In ADMIXTURE analysis, the lowest value of the Cross Validation Error was attributed to the K = 2, which captured the divergence of FIN from other European populations. NVSB demonstrated a higher proportion of the ancestral Finnish-related genetic component at K = 2 and at K = 3 relative to other populations. A new cluster (green) consisted of TSI and IBS appeared at K = 3 and then at an additional ancestral component emerged (K = 4) clearly separating NVSB (Fig. 1c, purple). Lastly, at K = 5, the IBS was separated from the rest of the samples.

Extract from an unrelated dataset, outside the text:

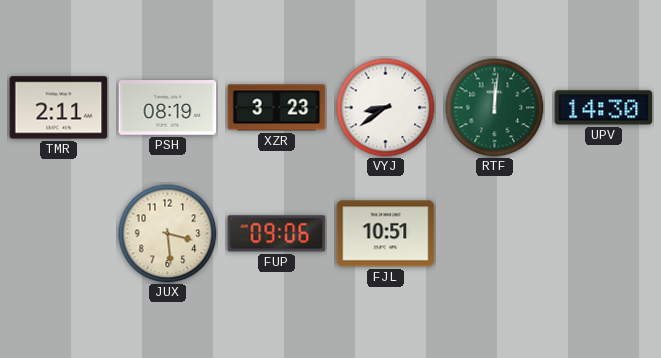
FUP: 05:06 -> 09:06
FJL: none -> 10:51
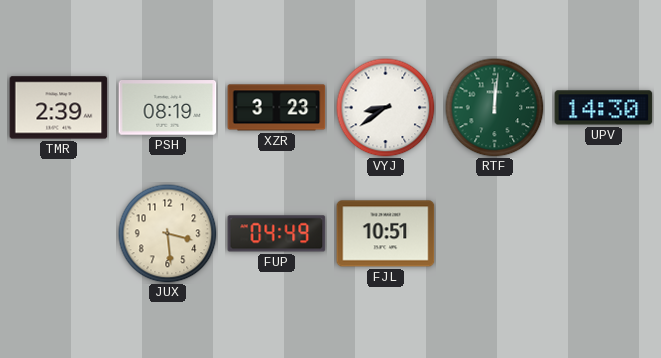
TMR: 2:11 -> 2:39
FUP: 09:06 -> 04:49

The pairwise Fst values between all the populations except the CEU and GBR (P-value = 0.048) were highly significant (P-value < 1.1656e-11) albeit low (Fst = 0.002–0.013). The NVSB population demonstrated the highest level of differentiation with TSI (Fst = 0.009) and the lowest with GBR and CEU (Fst = 0.005). The results of the test for allele frequency differences between NVSB and NFE populations demonstrated pervasive inflation of the P-values attributed to numerous loci (Fig. 1b).

Among the 452 pharmocogenetically and 210 medically important variants we found 3 and 7 variants respectively (Table 2) which showed significant allele frequency differences between the NVSB and NFE population after the multiple testing correction (BH adjusted P-value < 0.05). The most significant differences in allele frequencies were attributed to such genes as FCGR3B, TYR, OCA2, FABP1 and SLC4A1 genes.

Table 2 Genetic variants from PharmGKB (P-value < 0.01) and ClinVar (BH adjusted P-value < 0.05) databases which demonstrated highly significant differences in allele frequency between NVSB and NFE

Discussion

In this study, we used an exome-wide dataset for the first time to study the population structure of the Caucasian Siberian population from a big Russian city Novosibirsk. The exome-wide survey of the Novosibirsk population demonstrated its genetic congruence with the previously published Russian dataset including the partially isolated Siberian Starovers regardless of the dramatic migration and demographic changes of the previous century. The Caucasian Novosibirsk population is quite homogeneous (Fig. 1a) and significantly differentiated from other European populations from 1000 Genomes Project demonstrating a relatively higher Finnish component which is presumably ancestral but not a result of recent migrations according to the ADMIXTURE results (Fig. 1c). This genetic differentiation although low in absolute Fst values should be taken into account during association studies. We identified 10 medically relevant SNVs with statistically significant allele differences between the NVSB and NFE populations including rs2241883 in FABP1 gene previously associated with polycystic syndrome [21] and toxicity of fenofibrate [22], rs1801274 variant in FCGR2A gene shown to be important for the efficiency of trastuzumab in breast neoplasms [23], the rare rs17879961 variant in CHEK2 gene reliably associated with predisposition to breast and colorectal cancer [24] and showed elevated frequency in NVSB. These variants should be studied in future on an expanded dataset with associated clinical data.

Conclusion

The study reports for the first time an exome-wide comparison of a population from Russia with European samples and emphasizes the importance of population studies with medical annotation of variants.